Vollie goes to work for insidious people with intentions he cannot yet grasp, going from the Cambodian jungle to a flophouse in Queens to a commune in New Mexico. In this journey, he traces a secret history of life on the margins of America that culminates with an inevitable and terrible reckoning.
Scibona tells this story with intense feeling, uncommon erudition, and bracing style. It is a pensive exploration of how we are capable of both inventing and discovering out true families and a lacerating interrogation of institutional power at its most compelling and terrifying.
The Volunteer is an odyssey of loss and salvation raging across four generations of fathers and sons, a triumph in the grandest traditions of American storytelling.

The Woman In The Window
By A.J. Finn
William Morrow; paperback, $16.99; available Tuesday, March 5



Anna Fox lives alone, a recluse in her New York City home who is unable to venture outside. She spends her day drinking wine, maybe a little too much, watching old movies, recalling happier times , and spying on her neighbors.

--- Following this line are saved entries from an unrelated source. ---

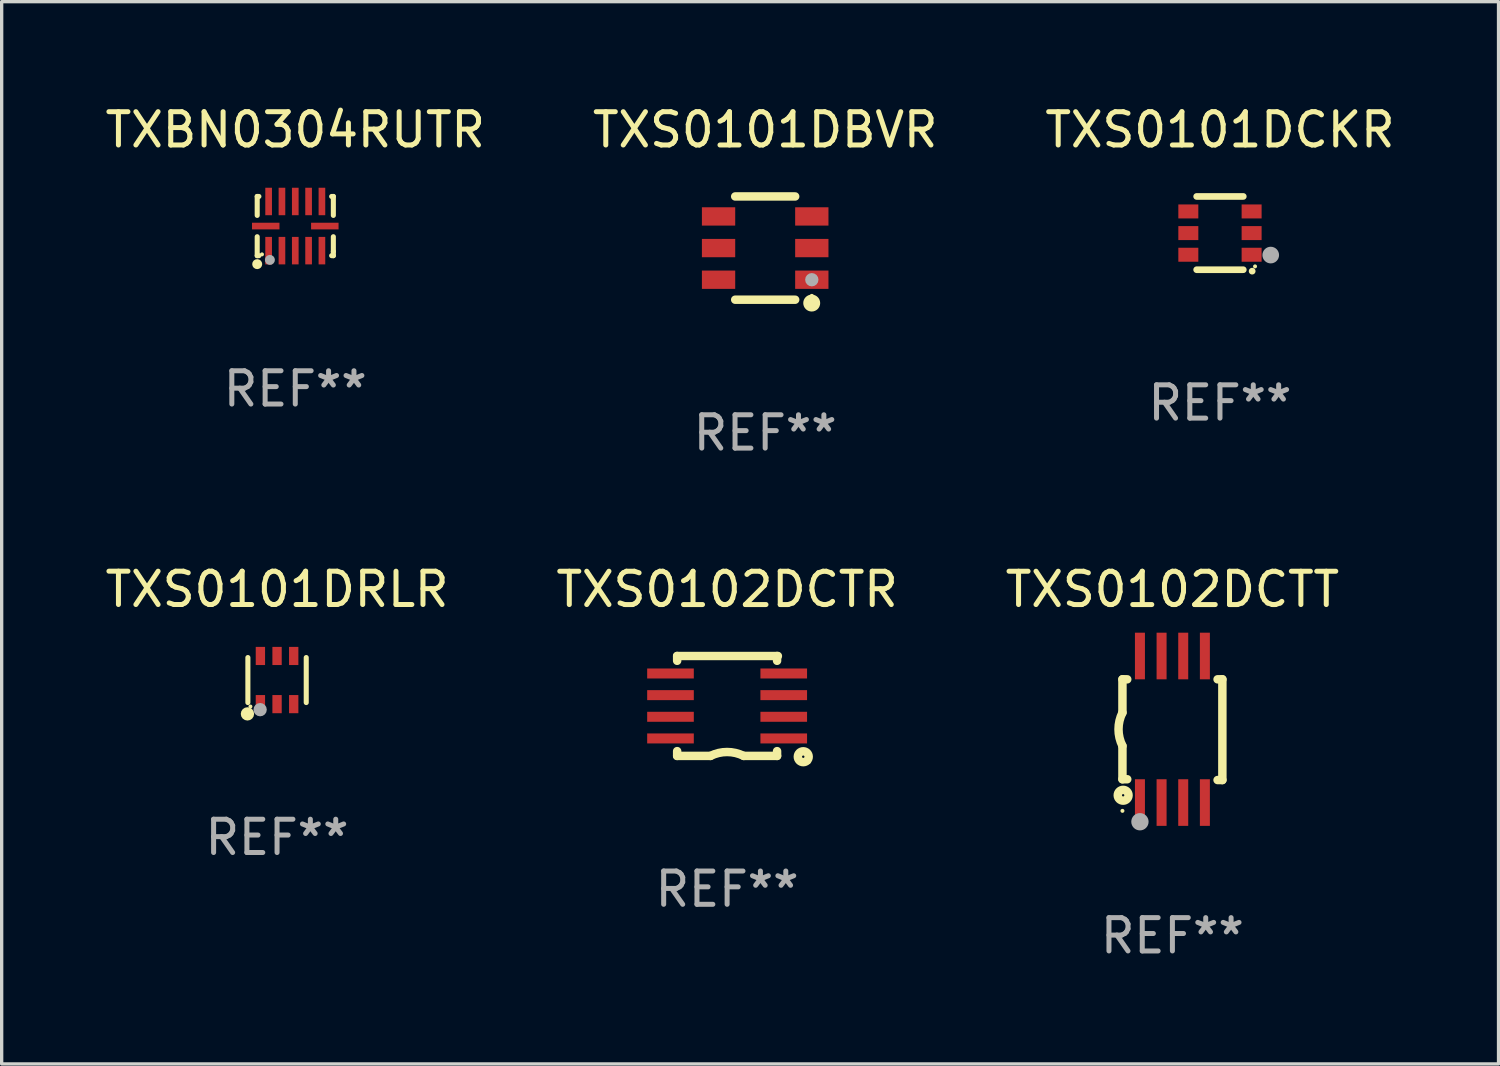
<source format=kicad_pcb>
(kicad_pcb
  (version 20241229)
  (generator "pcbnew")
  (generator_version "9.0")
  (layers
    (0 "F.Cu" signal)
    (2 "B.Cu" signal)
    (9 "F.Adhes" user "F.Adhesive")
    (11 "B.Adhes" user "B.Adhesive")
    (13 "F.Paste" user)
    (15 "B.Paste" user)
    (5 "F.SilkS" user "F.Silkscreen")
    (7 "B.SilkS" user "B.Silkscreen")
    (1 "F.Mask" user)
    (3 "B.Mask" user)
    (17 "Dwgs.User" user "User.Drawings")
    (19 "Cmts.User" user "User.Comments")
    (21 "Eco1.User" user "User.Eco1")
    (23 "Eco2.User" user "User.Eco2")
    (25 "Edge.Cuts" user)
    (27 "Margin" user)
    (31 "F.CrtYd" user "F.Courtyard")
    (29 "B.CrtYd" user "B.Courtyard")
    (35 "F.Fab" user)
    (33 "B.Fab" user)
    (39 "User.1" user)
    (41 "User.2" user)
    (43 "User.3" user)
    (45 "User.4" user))
  (footprint "TXS0101DCKR"
    (layer "F.Cu")
    (at 33.577 3.948)
    (property "Reference" "TXS0101DCKR" (at 0 -3.1 0) (layer "F.SilkS") (effects (font (size 1 1) (thickness 0.15))))
    (attr through_hole)
    (fp_line (start -0.7 -1.1) (end 0.7 -1.1) (stroke (width 0.2) (type solid)) (layer "F.SilkS"))
    (fp_line (start -0.7 1.1) (end 0.7 1.1) (stroke (width 0.2) (type solid)) (layer "F.SilkS"))
    (fp_arc (start 0.965202 1.143002) (mid 0.966472 1.142996) (end 0.967742 1.143002) (stroke (width 0.2) (type solid)) (layer "F.SilkS"))
    (fp_circle (center 1.053 1) (end 1.083 1) (stroke (width 0.06) (type solid)) (fill no) (layer "F.SilkS"))
    (fp_circle (center 1.524 0.66) (end 1.649 0.66) (stroke (width 0.25) (type solid)) (fill no) (layer "F.Fab"))
    (fp_text user "REF**" (at 0 5.1 0) (layer "F.Fab") (effects (font (size 1 1) (thickness 0.15))))
    (pad "1" smd rect (at 0.95 0.65 90) (size 0.42 0.6) (layers "F.Cu" "F.Mask" "F.Paste"))
    (pad "2" smd rect (at 0.95 0 90) (size 0.42 0.6) (layers "F.Cu" "F.Mask" "F.Paste"))
    (pad "3" smd rect (at 0.95 -0.65 90) (size 0.42 0.6) (layers "F.Cu" "F.Mask" "F.Paste"))
    (pad "4" smd rect (at -0.95 -0.65 270) (size 0.42 0.6) (layers "F.Cu" "F.Mask" "F.Paste"))
    (pad "5" smd rect (at -0.95 0 270) (size 0.42 0.6) (layers "F.Cu" "F.Mask" "F.Paste"))
    (pad "6" smd rect (at -0.95 0.65 270) (size 0.42 0.6) (layers "F.Cu" "F.Mask" "F.Paste")))
  (footprint "TXS0101DBVR"
    (layer "F.Cu")
    (at 19.923 4.398)
    (property "Reference" "TXS0101DBVR" (at 0 -3.55 0) (layer "F.SilkS") (effects (font (size 1 1) (thickness 0.15))))
    (attr through_hole)
    (fp_line (start -0.9 -1.55) (end 0.9 -1.55) (stroke (width 0.254) (type solid)) (layer "F.SilkS"))
    (fp_line (start -0.9 1.55) (end 0.9 1.55) (stroke (width 0.254) (type solid)) (layer "F.SilkS"))
    (fp_circle (center 1.397 1.651) (end 1.524 1.651) (stroke (width 0.254) (type solid)) (fill no) (layer "F.SilkS"))
    (fp_circle (center 1.4 1.435) (end 1.43 1.435) (stroke (width 0.06) (type solid)) (fill no) (layer "F.SilkS"))
    (fp_circle (center 1.4 0.95) (end 1.5 0.95) (stroke (width 0.2) (type solid)) (fill no) (layer "F.Fab"))
    (fp_text user "REF**" (at 0 5.55 0) (layer "F.Fab") (effects (font (size 1 1) (thickness 0.15))))
    (pad "1" smd rect (at 1.4 0.95) (size 1 0.55) (layers "F.Cu" "F.Mask" "F.Paste"))
    (pad "2" smd rect (at 1.4 -0.000102) (size 1 0.55) (layers "F.Cu" "F.Mask" "F.Paste"))
    (pad "3" smd rect (at 1.4 -0.95) (size 1 0.55) (layers "F.Cu" "F.Mask" "F.Paste"))
    (pad "4" smd rect (at -1.4 -0.95) (size 1 0.55) (layers "F.Cu" "F.Mask" "F.Paste"))
    (pad "5" smd rect (at -1.4 -0.000102) (size 1 0.55) (layers "F.Cu" "F.Mask" "F.Paste"))
    (pad "6" smd rect (at -1.4 0.95) (size 1 0.55) (layers "F.Cu" "F.Mask" "F.Paste")))
  (footprint "TXS0101DRLR"
    (layer "F.Cu")
    (at 5.268 17.367)
    (property "Reference" "TXS0101DRLR" (at 0 -2.723 0) (layer "F.SilkS") (effects (font (size 1 1) (thickness 0.15))))
    (attr through_hole)
    (fp_line (start -0.876 0.676) (end -0.876 -0.676) (stroke (width 0.152) (type solid)) (layer "F.SilkS"))
    (fp_line (start 0.876 0.676) (end 0.876 -0.676) (stroke (width 0.152) (type solid)) (layer "F.SilkS"))
    (fp_circle (center -0.889 1.016) (end -0.789 1.016) (stroke (width 0.2) (type solid)) (fill no) (layer "F.SilkS"))
    (fp_circle (center -0.8 0.795) (end -0.77 0.795) (stroke (width 0.06) (type solid)) (fill no) (layer "F.SilkS"))
    (fp_circle (center -0.508 0.889) (end -0.408 0.889) (stroke (width 0.2) (type solid)) (fill no) (layer "F.Fab"))
    (fp_text user "REF**" (at 0 4.723 0) (layer "F.Fab") (effects (font (size 1 1) (thickness 0.15))))
    (pad "1" smd rect (at -0.5 0.723) (size 0.28 0.545) (layers "F.Cu" "F.Mask" "F.Paste"))
    (pad "2" smd rect (at 0 0.723) (size 0.28 0.545) (layers "F.Cu" "F.Mask" "F.Paste"))
    (pad "3" smd rect (at 0.5 0.723) (size 0.28 0.545) (layers "F.Cu" "F.Mask" "F.Paste"))
    (pad "4" smd rect (at 0.5 -0.723) (size 0.28 0.545) (layers "F.Cu" "F.Mask" "F.Paste"))
    (pad "5" smd rect (at 0 -0.723) (size 0.28 0.545) (layers "F.Cu" "F.Mask" "F.Paste"))
    (pad "6" smd rect (at -0.5 -0.723) (size 0.28 0.545) (layers "F.Cu" "F.Mask" "F.Paste")))
  (footprint "TXS0102DCTR"
    (layer "F.Cu")
    (at 18.78 18.145)
    (property "Reference" "TXS0102DCTR" (at 0 -3.5 0) (layer "F.SilkS") (effects (font (size 1 1) (thickness 0.15))))
    (attr through_hole)
    (fp_line (start -1.5 -1.5) (end 1.524 -1.5) (stroke (width 0.254) (type solid)) (layer "F.SilkS"))
    (fp_line (start -1.5 -1.356) (end -1.5 -1.5) (stroke (width 0.254) (type solid)) (layer "F.SilkS"))
    (fp_line (start -1.5 1.5) (end -1.5 1.356) (stroke (width 0.254) (type solid)) (layer "F.SilkS"))
    (fp_line (start -1.5 1.5) (end -0.5 1.5) (stroke (width 0.254) (type solid)) (layer "F.SilkS"))
    (fp_line (start 1.5 -1.356) (end 1.5 -1.5) (stroke (width 0.254) (type solid)) (layer "F.SilkS"))
    (fp_line (start 1.5 1.5) (end 0.5 1.5) (stroke (width 0.254) (type solid)) (layer "F.SilkS"))
    (fp_line (start 1.5 1.5) (end 1.5 1.356) (stroke (width 0.254) (type solid)) (layer "F.SilkS"))
    (fp_arc (start -0.500051 1.5) (mid -0.000446 1.3822) (end 0.499111 1.500203) (stroke (width 0.254001) (type solid)) (layer "F.SilkS"))
    (fp_circle (center 2.286 1.524) (end 2.322 1.524) (stroke (width 0.254) (type solid)) (fill no) (layer "F.SilkS"))
    (fp_circle (center 2.449 1.687) (end 2.479 1.687) (stroke (width 0.06) (type solid)) (fill no) (layer "F.SilkS"))
    (fp_text user "REF**" (at 0 5.5 0) (layer "F.Fab") (effects (font (size 1 1) (thickness 0.15))))
    (pad "1" smd rect (at 1.7 0.975 90) (size 0.3 1.4) (layers "F.Cu" "F.Mask" "F.Paste"))
    (pad "2" smd rect (at 1.7 0.325 90) (size 0.3 1.4) (layers "F.Cu" "F.Mask" "F.Paste"))
    (pad "3" smd rect (at 1.7 -0.325 90) (size 0.3 1.4) (layers "F.Cu" "F.Mask" "F.Paste"))
    (pad "4" smd rect (at 1.7 -0.975 90) (size 0.3 1.4) (layers "F.Cu" "F.Mask" "F.Paste"))
    (pad "5" smd rect (at -1.7 -0.975 90) (size 0.3 1.4) (layers "F.Cu" "F.Mask" "F.Paste"))
    (pad "6" smd rect (at -1.7 -0.325 90) (size 0.3 1.4) (layers "F.Cu" "F.Mask" "F.Paste"))
    (pad "7" smd rect (at -1.7 0.325 90) (size 0.3 1.4) (layers "F.Cu" "F.Mask" "F.Paste"))
    (pad "8" smd rect (at -1.7 0.975 90) (size 0.3 1.4) (layers "F.Cu" "F.Mask" "F.Paste")))
  (footprint "TXBN0304RUTR"
    (layer "F.Cu")
    (at 5.815 3.737)
    (property "Reference" "TXBN0304RUTR" (at 0 -2.889 0) (layer "F.SilkS") (effects (font (size 1 1) (thickness 0.15))))
    (attr through_hole)
    (fp_line (start -1.143 -0.889) (end -1.143 -0.32) (stroke (width 0.152) (type solid)) (layer "F.SilkS"))
    (fp_line (start -1.143 0.32) (end -1.143 0.889) (stroke (width 0.152) (type solid)) (layer "F.SilkS"))
    (fp_line (start -1.143 0.889) (end -1.092 0.889) (stroke (width 0.152) (type solid)) (layer "F.SilkS"))
    (fp_line (start -1.092 -0.889) (end -1.143 -0.889) (stroke (width 0.152) (type solid)) (layer "F.SilkS"))
    (fp_line (start 1.092 0.889) (end 1.143 0.889) (stroke (width 0.152) (type solid)) (layer "F.SilkS"))
    (fp_line (start 1.143 -0.889) (end 1.092 -0.889) (stroke (width 0.152) (type solid)) (layer "F.SilkS"))
    (fp_line (start 1.143 -0.32) (end 1.143 -0.889) (stroke (width 0.152) (type solid)) (layer "F.SilkS"))
    (fp_line (start 1.143 0.762) (end 1.143 0.32) (stroke (width 0.152) (type solid)) (layer "F.SilkS"))
    (fp_line (start 1.143 0.889) (end 1.143 0.762) (stroke (width 0.152) (type solid)) (layer "F.SilkS"))
    (fp_circle (center -1.143 1.143) (end -1.068 1.143) (stroke (width 0.15) (type solid)) (fill no) (layer "F.SilkS"))
    (fp_circle (center -1 0.85) (end -0.97 0.85) (stroke (width 0.06) (type solid)) (fill no) (layer "F.SilkS"))
    (fp_circle (center -0.762 1.016) (end -0.687 1.016) (stroke (width 0.15) (type solid)) (fill no) (layer "F.Fab"))
    (fp_text user "REF**" (at 0 4.889 0) (layer "F.Fab") (effects (font (size 1 1) (thickness 0.15))))
    (pad "1" smd rect (at -0.8 0.738) (size 0.2 0.825) (layers "F.Cu" "F.Mask" "F.Paste"))
    (pad "2" smd rect (at -0.4 0.738) (size 0.2 0.825) (layers "F.Cu" "F.Mask" "F.Paste"))
    (pad "3" smd rect (at 0 0.738) (size 0.2 0.825) (layers "F.Cu" "F.Mask" "F.Paste"))
    (pad "4" smd rect (at 0.4 0.738) (size 0.2 0.825) (layers "F.Cu" "F.Mask" "F.Paste"))
    (pad "5" smd rect (at 0.8 0.738) (size 0.2 0.825) (layers "F.Cu" "F.Mask" "F.Paste"))
    (pad "6" smd rect (at 0.887 0) (size 0.825 0.2) (layers "F.Cu" "F.Mask" "F.Paste"))
    (pad "7" smd rect (at 0.8 -0.738) (size 0.2 0.825) (layers "F.Cu" "F.Mask" "F.Paste"))
    (pad "8" smd rect (at 0.4 -0.738) (size 0.2 0.825) (layers "F.Cu" "F.Mask" "F.Paste"))
    (pad "9" smd rect (at 0 -0.738) (size 0.2 0.825) (layers "F.Cu" "F.Mask" "F.Paste"))
    (pad "10" smd rect (at -0.4 -0.738) (size 0.2 0.825) (layers "F.Cu" "F.Mask" "F.Paste"))
    (pad "11" smd rect (at -0.8 -0.738) (size 0.2 0.825) (layers "F.Cu" "F.Mask" "F.Paste"))
    (pad "12" smd rect (at -0.887 0) (size 0.825 0.2) (layers "F.Cu" "F.Mask" "F.Paste")))
  (footprint "TXS0102DCTT"
    (layer "F.Cu")
    (at 32.149 18.845)
    (property "Reference" "TXS0102DCTT" (at 0 -4.2 0) (layer "F.SilkS") (effects (font (size 1 1) (thickness 0.15))))
    (attr through_hole)
    (fp_line (start -1.5 -1.5) (end -1.5 -0.5) (stroke (width 0.254) (type solid)) (layer "F.SilkS"))
    (fp_line (start -1.5 -1.5) (end -1.356 -1.5) (stroke (width 0.254) (type solid)) (layer "F.SilkS"))
    (fp_line (start -1.5 1.5) (end -1.5 0.5) (stroke (width 0.254) (type solid)) (layer "F.SilkS"))
    (fp_line (start -1.5 1.5) (end -1.356 1.5) (stroke (width 0.254) (type solid)) (layer "F.SilkS"))
    (fp_line (start 1.356 -1.5) (end 1.5 -1.5) (stroke (width 0.254) (type solid)) (layer "F.SilkS"))
    (fp_line (start 1.5 -1.5) (end 1.5 1.524) (stroke (width 0.254) (type solid)) (layer "F.SilkS"))
    (fp_line (start 1.5 1.524) (end 1.356 1.524) (stroke (width 0.254) (type solid)) (layer "F.SilkS"))
    (fp_arc (start -1.500203 0.499137) (mid -1.618067 -0.000468) (end -1.5 -0.500025) (stroke (width 0.254001) (type solid)) (layer "F.SilkS"))
    (fp_circle (center -1.5 2.449) (end -1.47 2.449) (stroke (width 0.06) (type solid)) (fill no) (layer "F.SilkS"))
    (fp_circle (center -1.479 1.981) (end -1.444 1.981) (stroke (width 0.254) (type solid)) (fill no) (layer "F.SilkS"))
    (fp_circle (center -0.975 2.776) (end -0.845 2.776) (stroke (width 0.26) (type solid)) (fill no) (layer "F.Fab"))
    (fp_text user "REF**" (at 0 6.2 0) (layer "F.Fab") (effects (font (size 1 1) (thickness 0.15))))
    (pad "1" smd rect (at -0.975 2.2) (size 0.3 1.4) (layers "F.Cu" "F.Mask" "F.Paste"))
    (pad "2" smd rect (at -0.325 2.2) (size 0.3 1.4) (layers "F.Cu" "F.Mask" "F.Paste"))
    (pad "3" smd rect (at 0.325 2.2) (size 0.3 1.4) (layers "F.Cu" "F.Mask" "F.Paste"))
    (pad "4" smd rect (at 0.975 2.2) (size 0.3 1.4) (layers "F.Cu" "F.Mask" "F.Paste"))
    (pad "5" smd rect (at 0.975 -2.2) (size 0.3 1.4) (layers "F.Cu" "F.Mask" "F.Paste"))
    (pad "6" smd rect (at 0.325 -2.2) (size 0.3 1.4) (layers "F.Cu" "F.Mask" "F.Paste"))
    (pad "7" smd rect (at -0.325 -2.2) (size 0.3 1.4) (layers "F.Cu" "F.Mask" "F.Paste"))
    (pad "8" smd rect (at -0.975 -2.2) (size 0.3 1.4) (layers "F.Cu" "F.Mask" "F.Paste")))
  (gr_rect
    (start -3 -3)
    (end 41.94 28.893)
    (stroke (width 0.1) (type default))
    (fill no)
    (layer "Edge.Cuts")))
</source>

Then the Russells move into the house across the way, a father, a mother, their teenage son, seemingly the perfect family. But when Anna, gazing out her window one night, sees something she shouldn’t, her world begins to crumble, and its shocking secrets are laid bare.
This provocative story will leave you wondering: What is real? What is imagined? Who is in danger? Who is in control? In this diabolically gripping thriller, no one—and nothing—is what it seems.
The Woman in the Window is a twisty and powerful story, ingenious and moving. It is a smart, sophisticated novel of psychological suspense that recalls the best of Alfred Hitchcock.
Fox 2000 preempted rights for the movie, which is scheduled to hit the big screen on October 4, 2019. The movie will star Amy Adams, Julianne Moore, and Gary Oldman. It will be directed by Joe Wright (Darkest Hour), produced by Oscar winner and book-to-film specialist Scott Rudin (No Country for Old Men, The Girl With the Dragon Tattoo, The Social Network), and the script will be written by Pulitzer Prize winner Tracy Letts (August: Osage County).
When The Woman in the Window was originally released last year, it debuted at Number 1 on the New York Times bestseller list, the first novel to hit 1 since 2006. Through the first six months of 2018, it ranked as the biggest-selling adult novel of the year, including both hardback and paperback titles. It has sold more than a million copies in the United States.
The Woman In the Window has been sold in 43 territories worldwide and in 41 languages, setting advance records in numerous markets.